内容説明
現象学は反形而上学という決意のもとで出発した。しかし1960年代に、レヴィナスが「絶対他者への欲望」として形而上学を標榜し、80年代からはアンリやマリオンなどフランス現象学界で「魂に内在する神の啓示」、「存在なき神」などいわゆる神学的転回の議論が活発化した。90年代になると神学のみならず広い意味で現れざるもの、現象しないものへの関心が高まっていった。またフッサール研究でも志向分析の限界に関する議論が盛んに行われ、誕生と死、無意識の問題に光が投ぜられた。このような非現象性への関心からオイゲン・フィンク再考の機運が高まり、94年にはフィンク・コロキウムが催され、全集(全30巻)の刊行も始まった。彼の「非存在論」はフッサールおよびハイデガーとの批判的対決を通じて独自の展開を見た。フィンクはハイデガーの存在論とフッサールの志向的意識分析を媒介し両者を乗り越えようとし、意識の存在を包括する開けの次元として世界を位置づけ、さらに世界を「存在の地平」として思惟することにより、志向分析や存在論よりも根源的な問題地平を開いた。本書は初の本格的フィンク研究として、現象学や現代思想に関心のある読者に興味深い一書となろう。
目次
序 形而上学と世界問題
第1部 現象学的形而上学としての非存在論(絶対者の現象学としての非存在論;非存在論と時間分析)
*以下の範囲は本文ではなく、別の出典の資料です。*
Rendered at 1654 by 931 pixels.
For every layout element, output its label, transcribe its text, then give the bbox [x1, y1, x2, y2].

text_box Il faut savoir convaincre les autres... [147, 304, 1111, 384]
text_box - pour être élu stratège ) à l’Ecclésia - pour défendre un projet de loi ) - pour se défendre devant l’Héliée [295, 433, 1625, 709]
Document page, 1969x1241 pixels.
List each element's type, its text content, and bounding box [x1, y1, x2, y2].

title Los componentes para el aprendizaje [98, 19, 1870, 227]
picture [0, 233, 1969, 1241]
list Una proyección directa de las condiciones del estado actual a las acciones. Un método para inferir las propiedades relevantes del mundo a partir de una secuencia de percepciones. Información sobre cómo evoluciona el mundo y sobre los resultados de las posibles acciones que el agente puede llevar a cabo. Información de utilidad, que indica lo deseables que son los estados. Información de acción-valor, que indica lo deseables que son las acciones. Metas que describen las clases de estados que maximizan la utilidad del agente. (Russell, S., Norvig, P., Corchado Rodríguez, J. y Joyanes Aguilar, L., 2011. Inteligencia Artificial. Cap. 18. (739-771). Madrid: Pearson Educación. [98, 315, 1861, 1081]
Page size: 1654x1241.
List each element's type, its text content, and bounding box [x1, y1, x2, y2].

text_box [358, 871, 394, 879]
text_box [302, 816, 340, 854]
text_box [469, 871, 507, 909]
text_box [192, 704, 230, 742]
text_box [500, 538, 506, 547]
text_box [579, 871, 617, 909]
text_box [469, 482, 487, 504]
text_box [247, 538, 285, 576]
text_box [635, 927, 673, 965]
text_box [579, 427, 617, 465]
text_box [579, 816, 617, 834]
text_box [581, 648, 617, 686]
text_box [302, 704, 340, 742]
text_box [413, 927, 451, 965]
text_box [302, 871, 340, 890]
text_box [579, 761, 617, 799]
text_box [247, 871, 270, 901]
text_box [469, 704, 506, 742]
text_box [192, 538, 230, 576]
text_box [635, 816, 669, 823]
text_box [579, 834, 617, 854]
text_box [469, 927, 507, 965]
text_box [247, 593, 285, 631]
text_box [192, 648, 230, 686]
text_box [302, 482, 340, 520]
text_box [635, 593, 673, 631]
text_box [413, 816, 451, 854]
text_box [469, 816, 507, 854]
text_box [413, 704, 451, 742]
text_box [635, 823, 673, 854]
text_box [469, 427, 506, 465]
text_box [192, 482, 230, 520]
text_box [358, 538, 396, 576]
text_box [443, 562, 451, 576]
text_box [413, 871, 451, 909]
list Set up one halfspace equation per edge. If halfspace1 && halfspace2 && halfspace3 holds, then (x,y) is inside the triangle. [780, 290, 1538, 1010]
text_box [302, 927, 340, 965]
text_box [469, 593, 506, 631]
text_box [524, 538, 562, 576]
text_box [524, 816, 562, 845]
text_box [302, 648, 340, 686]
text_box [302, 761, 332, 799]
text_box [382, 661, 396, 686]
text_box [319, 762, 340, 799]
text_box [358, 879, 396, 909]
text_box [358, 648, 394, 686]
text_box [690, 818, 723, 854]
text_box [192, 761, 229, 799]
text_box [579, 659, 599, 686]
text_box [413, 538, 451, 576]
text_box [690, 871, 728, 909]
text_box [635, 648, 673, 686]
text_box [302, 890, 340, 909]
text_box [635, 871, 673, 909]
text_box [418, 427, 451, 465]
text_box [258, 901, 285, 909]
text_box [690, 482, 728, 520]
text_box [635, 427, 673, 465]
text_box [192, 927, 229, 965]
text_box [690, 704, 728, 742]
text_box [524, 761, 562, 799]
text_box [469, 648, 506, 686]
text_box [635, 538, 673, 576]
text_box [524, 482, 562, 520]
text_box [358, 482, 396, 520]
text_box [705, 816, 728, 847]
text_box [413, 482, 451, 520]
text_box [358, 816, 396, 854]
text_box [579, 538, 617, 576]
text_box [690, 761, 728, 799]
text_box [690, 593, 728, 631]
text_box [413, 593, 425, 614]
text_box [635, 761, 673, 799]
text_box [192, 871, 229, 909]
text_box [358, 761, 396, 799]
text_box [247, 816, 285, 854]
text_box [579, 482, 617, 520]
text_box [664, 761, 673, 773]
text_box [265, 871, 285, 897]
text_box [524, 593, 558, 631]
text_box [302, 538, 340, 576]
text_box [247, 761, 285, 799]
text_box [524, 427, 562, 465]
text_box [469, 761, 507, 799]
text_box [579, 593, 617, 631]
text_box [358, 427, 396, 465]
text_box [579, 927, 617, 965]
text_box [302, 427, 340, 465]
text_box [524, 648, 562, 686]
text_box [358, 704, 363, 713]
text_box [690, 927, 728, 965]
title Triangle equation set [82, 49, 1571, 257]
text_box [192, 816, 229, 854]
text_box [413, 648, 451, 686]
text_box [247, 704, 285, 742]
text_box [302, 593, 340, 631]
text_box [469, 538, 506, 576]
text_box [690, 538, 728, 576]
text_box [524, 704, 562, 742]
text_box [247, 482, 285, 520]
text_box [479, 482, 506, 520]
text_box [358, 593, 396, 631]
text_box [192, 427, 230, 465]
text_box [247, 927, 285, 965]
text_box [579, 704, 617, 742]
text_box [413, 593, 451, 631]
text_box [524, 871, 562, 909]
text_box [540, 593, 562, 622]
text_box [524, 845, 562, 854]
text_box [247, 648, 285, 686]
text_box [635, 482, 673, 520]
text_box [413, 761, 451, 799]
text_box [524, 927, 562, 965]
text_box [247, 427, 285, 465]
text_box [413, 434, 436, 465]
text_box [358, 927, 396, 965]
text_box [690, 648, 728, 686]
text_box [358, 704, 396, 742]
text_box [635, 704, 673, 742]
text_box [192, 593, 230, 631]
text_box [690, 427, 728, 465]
第2部 コスモロギーと現象学的世界論の展開(コスモロギー的世界論の成立;光と闇の現象学)
結びにかえて
著者等紹介
武内大[タケウチダイ]
1968年東京生まれ。1991年中央大学文学部哲学科哲学専攻卒業。1996年東洋大学大学院文学研究科哲学専攻博士後期課程単位取得退学。東洋大学文学部哲学科助手を経て、同大学文学部哲学科非常勤講師。文学博士(本データはこの書籍が刊行された当時に掲載されていたものです)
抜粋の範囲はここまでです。